With the rise of artificial intelligence (AI) and automation, corporate treasury is experiencing a technological transformation. AI-driven forecasting, reconciliations, and fraud detection are becoming more advanced. But does this mean that the role of treasury analysts will soon be obsolete? Or is AI simply another tool to enhance efficiency rather than replace human expertise?
The Case for AI Taking Over Treasury Analyst Roles
- Superior Data Processing
- AI can analyze vast amounts of transactional data in real time, spotting patterns and anomalies faster than human analysts.
- Automated Cash Forecasting
- Machine learning algorithms continuously improve cash flow predictions, reducing reliance on manual spreadsheet analysis.
- Real-Time Risk Management
- AI-driven systems can detect fraudulent transactions, monitor FX risk, and adjust hedging strategies instantaneously.
- Efficiency and Cost Savings
- Companies can cut operational costs by replacing repetitive, manual treasury tasks with AI-powered automation.
The Case for Treasury Analysts Staying Relevant
- The Need for Human Judgment
- AI can process data, but interpreting complex financial decisions, market shifts, and strategic treasury moves still requires human insight.
- AI’s Dependence on Quality Data
- If AI models are fed incomplete or biased data, their predictions and insights could be flawed—requiring human oversight to validate accuracy.
- Relationship Management
- Treasury isn’t just about numbers; it involves negotiations, bank relationships, and internal stakeholder communication—areas where AI falls short.
- Regulatory Complexity
- Treasury professionals navigate ever-changing regulations, a task that requires adaptability, interpretation, and compliance expertise beyond AI capabilities.
The Future: AI as an Assistant, Not a Replacement
Rather than eliminating treasury analyst roles, AI is more likely to redefine them. The future of treasury will involve:
- AI handling repetitive and data-heavy tasks, allowing analysts to focus on strategy and decision-making.
- Treasury teams learning to work alongside AI, interpreting insights and applying business judgment.
- A shift from transactional roles to higher-value advisory positions within treasury.
Let’s Discuss
- Will AI ever fully replace treasury analysts, or will it simply change their responsibilities?
- Is your treasury team already using AI-driven solutions?
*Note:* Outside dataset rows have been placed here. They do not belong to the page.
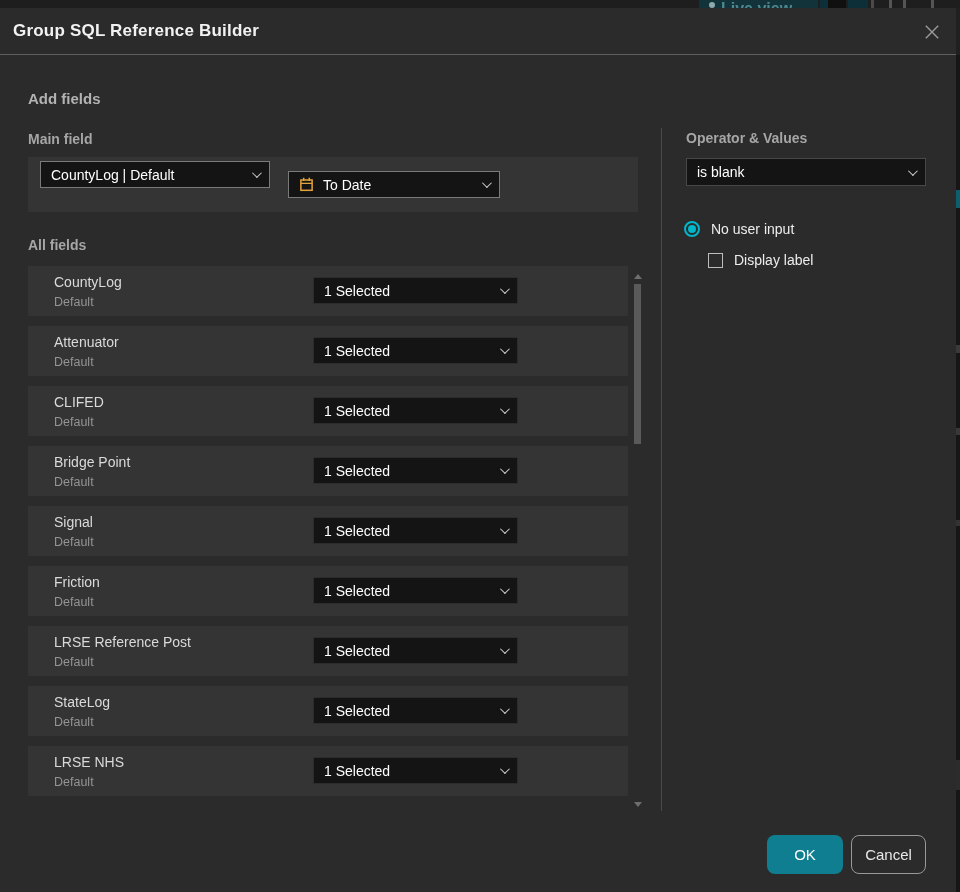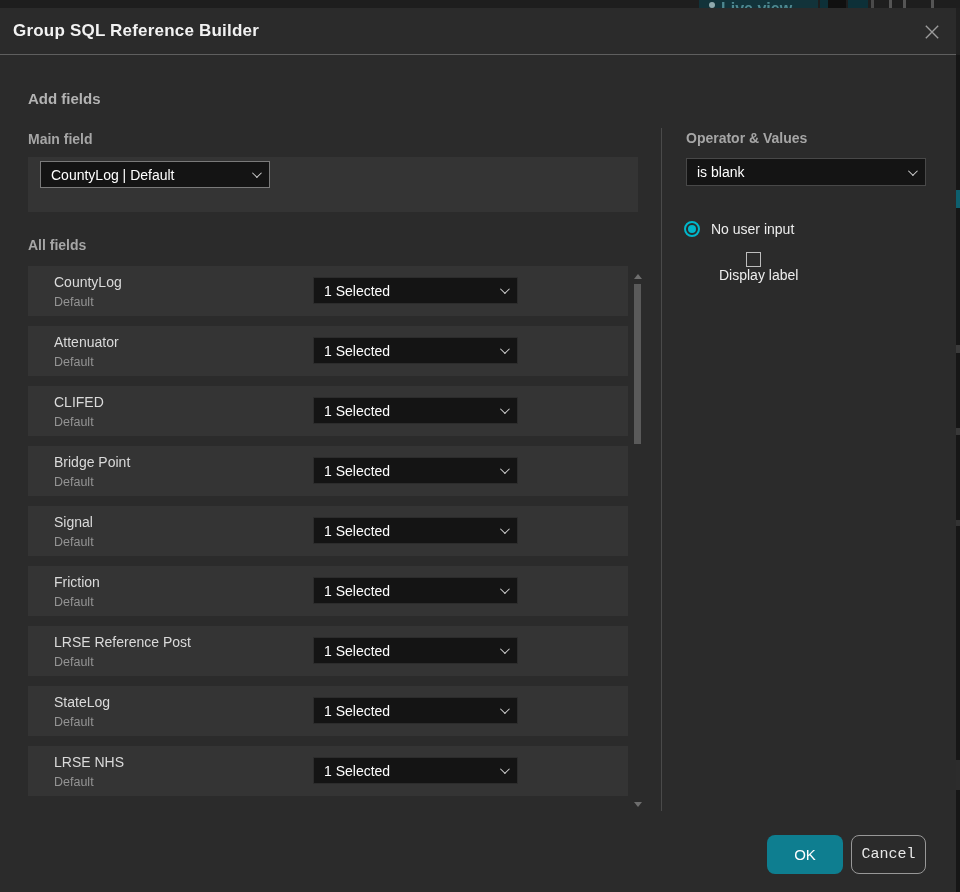--- a/index.html
+++ b/index.html
@@ -55,28 +55,28 @@
   .sb-thumb { position:absolute; left:2px; top:18px; width:7px; height:160px; background:#5a5a5a; cursor:pointer; }
   .sb-down { position:absolute; left:2px; top:536px; width:0; height:0; border-left:4px solid transparent; border-right:4px solid transparent; border-top:5px solid #6e6e6e; }
 
   .v-divider { position:absolute; left:661px; top:120px; width:1px; height:683px; background:#4a4a4a; }
 
   
   .radio-row { position:absolute; left:684px; top:213px; display:flex; align-items:center; cursor:pointer; }
   .radio-outer { width:16px; height:16px; border:2px solid #00b7cb; border-radius:50%; display:flex; align-items:center; justify-content:center; background:#2b2b2b; }
   .radio-inner { width:8px; height:8px; border-radius:50%; background:#00b7cb; }
   .radio-label { margin-left:11px; font-size:14px; color:#ededed;text-align:center; }
-  .check-row { position:absolute; left:708px; top:244px; display:flex; align-items:center; cursor:pointer;flex-direction:column; }
+  .check-row { position:absolute; left:708px; top:244px; display:flex; align-items:center; cursor:pointer; }
   .checkbox { width:15px; height:15px; border:1.5px solid #bdbdbd; background:transparent; }
   .check-label { margin-left:11px; font-size:14px; color:#ededed; }
 
   
   .btn { position:absolute; top:827px; height:39px; display:flex; align-items:center; justify-content:center; font-size:15px; cursor:pointer; border-radius:8px; }
   .btn-ok { left:767px; width:76px; background:#0e7e90; color:#ffffff; }
-  .btn-cancel { left:851px; width:75px; background:transparent; border:1px solid #989898; color:#e8e8e8;font-family:Liberation Mono, monospace; }
+  .btn-cancel { left:851px; width:75px; background:transparent; border:1px solid #989898; color:#e8e8e8; }
 </style>
 </head>
 <body>
 
 <div id="app">
 
   <div class="backdrop-strip">
     <div class="live-view-btn">
       <span class="lv-dot"></span>
       <span class="lv-text">Live view</span>
@@ -111,20 +111,31 @@
     </div>
 
     <div class="heading h-add-fields">Add fields</div>
 
     <div class="heading h-main-field">Main field</div>
     <div class="panel main-field-panel">
       <div class="dd dd-bordered dd-field">
         <span class="dd-text">CountyLog | Default</span>
         <span class="chev"></span>
       </div>
+      <div class="dd dd-bordered dd-type">
+        <span class="cal">
+          <svg width="15" height="15" viewBox="0 0 16 16">
+            <rect x="2" y="3.2" width="12" height="11" fill="none" stroke="#e3a23c" stroke-width="1.6"></rect>
+            <path d="M2 6.8h12" stroke="#e3a23c" stroke-width="1.4"></path>
+            <path d="M5 0.8v3.4M11 0.8v3.4" stroke="#e3a23c" stroke-width="1.6"></path>
+          </svg>
+        </span>
+        <span class="dd-text">To Date</span>
+        <span class="chev"></span>
+      </div>
     </div>
 
     <div class="heading h-all-fields">All fields</div>
 
     <div class="fields-list">
       <div class="frow" style="top:0px">
         <div class="frow-name">CountyLog</div>
         <div class="frow-sub">Default</div>
         <div class="dd frow-dd">
           <span class="dd-text">1 Selected</span>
If so, how has it impacted workflows?
- What skills should treasury professionals develop to stay relevant in an AI-driven environment?
We’ll be sharing insights from treasury leaders and industry experts—join the conversation and share your perspective!
COMMENTS

Nena Koronidi, Treasury Masterminds board member, comments:
AI will not replace treasury analysts; it will enhance their efficiency. Rather than spending hours in repetitive tasks, young treasury teams have the opportunity to focus on developing their decision-making and analytical skills much earlier in their careers. Instead of spending countless hours on data crunching and spreadsheets, they can focus on risk analysis and risk assessment and collaborating with senior members of the team to interpret the insights, ultimately becoming more valuable assets to the team. The transactional treasury role is long gone; this time, young treasury teams will be the ones driving the change.
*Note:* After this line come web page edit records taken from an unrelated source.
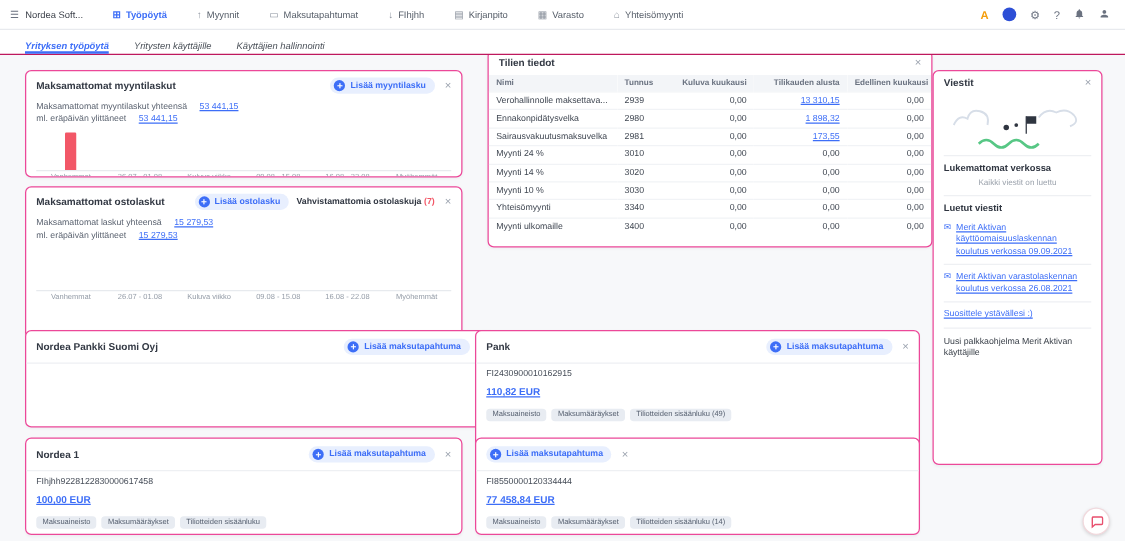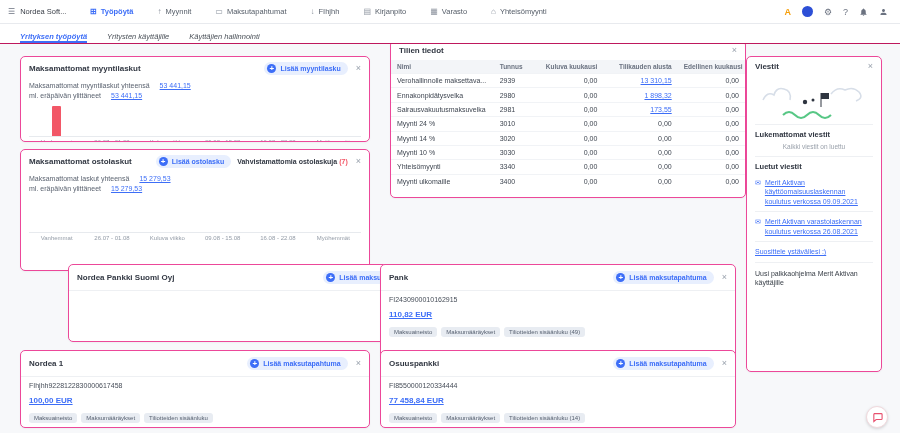--- a/index.html
+++ b/index.html
@@ -69,21 +69,21 @@
   .iban { font-size:7px; color:#464d58; }
   .amount-link { display:inline-block; margin-top:2px; font-size:8px; font-weight:700; }
   .tag-row { display:flex; gap:4px; margin-top:6px; flex-wrap:wrap; }
   .tag { background:#e8ecf2; color:#566070; font-size:6px; padding:2px 5px; border-radius:3px; white-space:nowrap; cursor:pointer; }
 
   
   #card-sales     { left:20px;  top:56px;  width:350px; height:86px; }
   #card-purchases { left:20px;  top:149px; width:350px; height:122px; }
   #card-accounts  { left:380px; top:40px;  width:356px; height:158px;margin-left:10px; }
   #card-messages  { left:746px; top:56px;  width:136px; height:316px; }
-  #card-bank-0    { left:20px;  top:264px; width:378px; height:78px;margin-left:48px; }
+  #card-bank-0    { left:20px;  top:264px; width:378px; height:78px; }
   #card-bank-1    { left:380px; top:264px; width:356px; height:95px; }
   #card-bank-2    { left:20px;  top:350px; width:350px; height:78px; }
   #card-bank-3    { left:380px; top:350px; width:356px; height:78px; }
 
   .chat-launcher { position:absolute; right:12px; bottom:5px; width:22px; height:22px; background:#fff; border:1px solid #f1d9dd; border-radius:50%; display:flex; align-items:center; justify-content:center; box-shadow:0 1px 3px rgba(0,0,0,.15); cursor:pointer; z-index:20; }
 </style>
 </head>
 <body>
 
 <div class="topbar">
@@ -307,21 +307,21 @@
   <div class="msg-body">
     <svg class="msg-illu" width="118" height="44" viewBox="0 0 118 44">
       <path d="M8 20 q4 -9 11 -5 q2 -8 10 -6 q8 2 6 11" fill="none" stroke="#d7dee8" stroke-width="1.5"></path>
       <path d="M76 14 q6 -8 14 -4 q8 -4 14 2 q5 6 -3 9" fill="none" stroke="#d7dee8" stroke-width="1.5"></path>
       <path d="M28 35 q6 -6 12 0 t12 0 t12 0 t12 0" fill="none" stroke="#57c785" stroke-width="2"></path>
       <circle cx="50" cy="22" r="2.2" fill="#2f3540"></circle>
       <circle cx="58" cy="20" r="1.5" fill="#2f3540"></circle>
       <line x1="66" y1="13" x2="66" y2="27" stroke="#2f3540" stroke-width="1"></line>
       <path d="M66 13 h8 v6 h-8 z" fill="#2f3540"></path>
     </svg>
-    <div class="msg-section-title">Lukemattomat viestit</div>
+    <div class="msg-section-title">Lukemattomat verkossa</div>
     <div class="msg-empty">Kaikki viestit on luettu</div>
     <div class="msg-section-title" style="border-top:none;">Luetut viestit</div>
     <div class="msg-item">
       <span class="mail-ic">✉</span>
       <a class="link">Merit Aktivan käyttöomaisuuslaskennan koulutus verkossa 09.09.2021</a>
     </div>
     <div class="msg-item">
       <span class="mail-ic">✉</span>
       <a class="link">Merit Aktivan varastolaskennan koulutus verkossa 26.08.2021</a>
     </div>
@@ -378,21 +378,20 @@
     <div class="tag-row">
       <span class="tag">Maksuaineisto</span>
       <span class="tag">Maksumääräykset</span>
       <span class="tag">Tiliotteiden sisäänluku</span>
     </div>
   </div>
 </div>
 
 <div class="card" id="card-bank-3">
   <div class="card-head bank-head">
-    <div class="card-title">Osuuspankki</div>
     <div class="pill-btn">
       <span class="plus-circle">+</span>
       <span>Lisää maksutapahtuma</span>
     </div>
     <span class="close-btn">×</span>
   </div>
   <div class="bank-body">
     <div class="iban">FI8550000120334444</div>
     <a class="link amount-link">77 458,84 EUR</a>
     <div class="tag-row">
Bojan Belejkovski, Treasury Masterminds board member, comments:
The future isn’t AI vs. Treasury teams—it’s treasury utilizing AI to drive better insights, efficiency, and value creation. Treasury teams that embrace AI as a tool, rather than a threat, will be best positioned for success.
While AI enhances forecasting, risk management, and general automation, it lacks the human judgment needed for strategic decision-making, relationship management, and navigating complex regulations specific to an organization.
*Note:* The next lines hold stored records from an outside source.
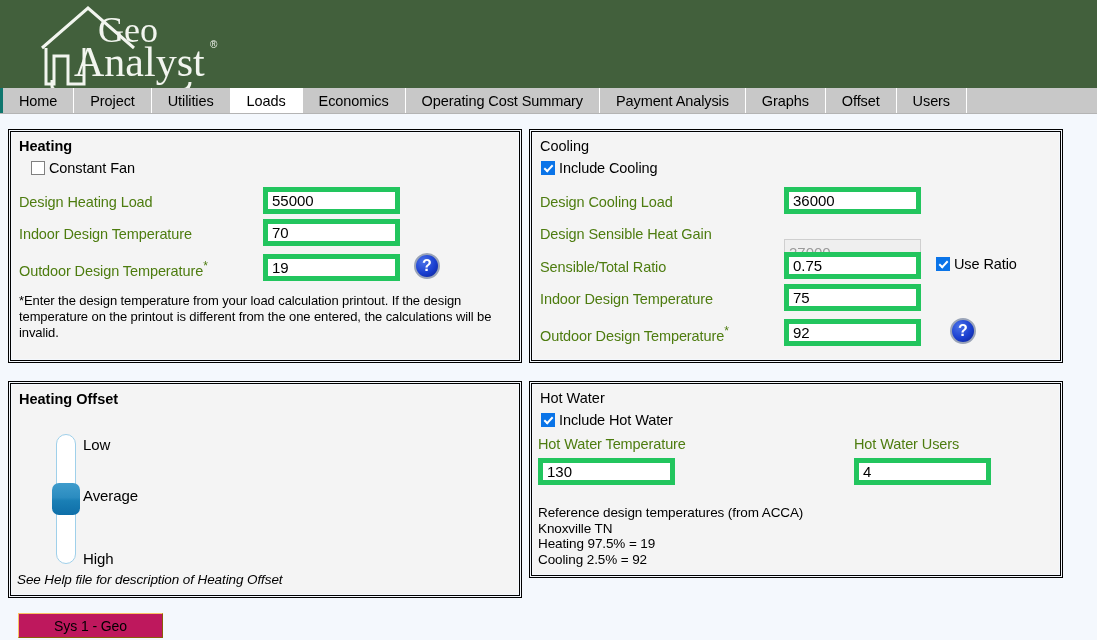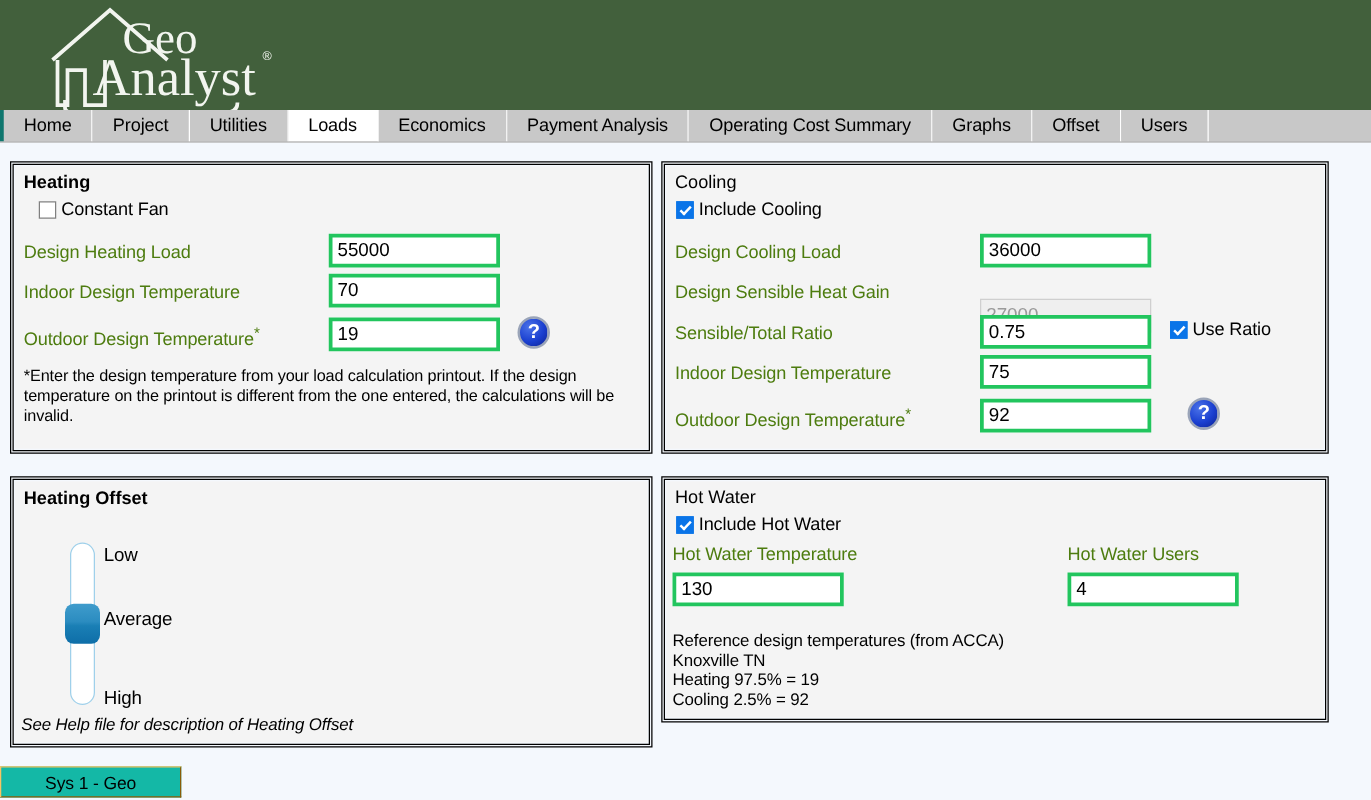--- a/index.html
+++ b/index.html
@@ -77,21 +77,21 @@
     color: #4d7c0f;
     letter-spacing: -0.1px;
     white-space: nowrap;
   }
 
   input.txt {
     font-family: "Liberation Sans", sans-serif;
     font-size: 15px;
     color: #000;
     background: #ffffff;
-    border: 3px solid #22c55e;
+    border: 5px solid #22c55e;
     padding: 2px 4px;
     box-sizing: border-box;
     height: 27px;
   }
   input.txt:disabled {
     background: #efefef;
     color: #9a9a9a;
     border: 1px solid #cfcfcf;
   }
 
@@ -187,23 +187,23 @@
     font-size: 13.5px;
     color: #000;
     line-height: 15.5px;
     letter-spacing: -0.1px;
     white-space: pre-line;
   }
 
   
   #sysbtn {
     position: absolute;
-    left: 0; top: 613px;
+    left: 18px; top: 613px;
     width: 143px; height: 23px;
-    background: #14b8a6;
+    background: #be185d;
     border: 1px solid #8a5c08;
     border-top-color: #f9c463;
     border-left-color: #f9c463;
     font-size: 14px;
     color: #000;
     display: flex; align-items: center; justify-content: center;
     cursor: pointer;
     font-family: "Liberation Sans", sans-serif;
     letter-spacing: -0.1px;
   }
@@ -225,22 +225,22 @@
     </svg>
   </div>
 </div>
 
 <div id="navbar">
   <div class="nav-tab">Home</div>
   <div class="nav-tab">Project</div>
   <div class="nav-tab">Utilities</div>
   <div class="nav-tab active">Loads</div>
   <div class="nav-tab">Economics</div>
+  <div class="nav-tab">Operating Cost Summary</div>
   <div class="nav-tab">Payment Analysis</div>
-  <div class="nav-tab">Operating Cost Summary</div>
   <div class="nav-tab">Graphs</div>
   <div class="nav-tab">Offset</div>
   <div class="nav-tab">Users</div>
 </div>
 
 <div class="panel" style="left:10px; top:131px; width:508px; height:228px;">
   <div class="panel-inner">
     <div class="panel-title">Heating</div>
 
     <div class="row" style="left:20px; top:28px;">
Treasury is more than just data processing; it requires business acumen, adaptability, and financial expertise.

James Kelly, Treasury Masterminds board member, comments:
If all you do is press buttons, be worried.
If you’re curious, open minded and collaborative you’ll always have a role
AI opens the door to fixing the gaps in systems that have required a lot of manual intervention. Many of these vary from company to company and so require a degree of problem solving and creativity, but doing so will allow more time for strategy and supporting the business
AI only works off historic data and so will not be able to accurately predict in the event of a major shock which would require human judgement
Equally an AI-only treasury future is also a more unstable future – imagine if all were trained to fully draw loan facilities in the event of market disruption, we’d see more bank runs. AI also makes errors and so again imagine if a major trade was entered incorrectly- it may result in a loss for that company but may also trigger disruption in the market. A skilled analyst knows not to trade $200m via a trading portal asking 10 banks – AI may not
AI isn’t homogenous. There will be well trained effective AI and bad AI. At this stage we don’t yet know if good AI will eventually be able to replace analysts entirely – at present it can’t as the error/hallucination rate is way too high and we don’t know if all the data silo challenges can be resolved (which will probably vary by company), and that’s before thinking about the people side of things. Because people don’t make decisions solely based on data – data informs decisions but people make decisions based on emotion and connections.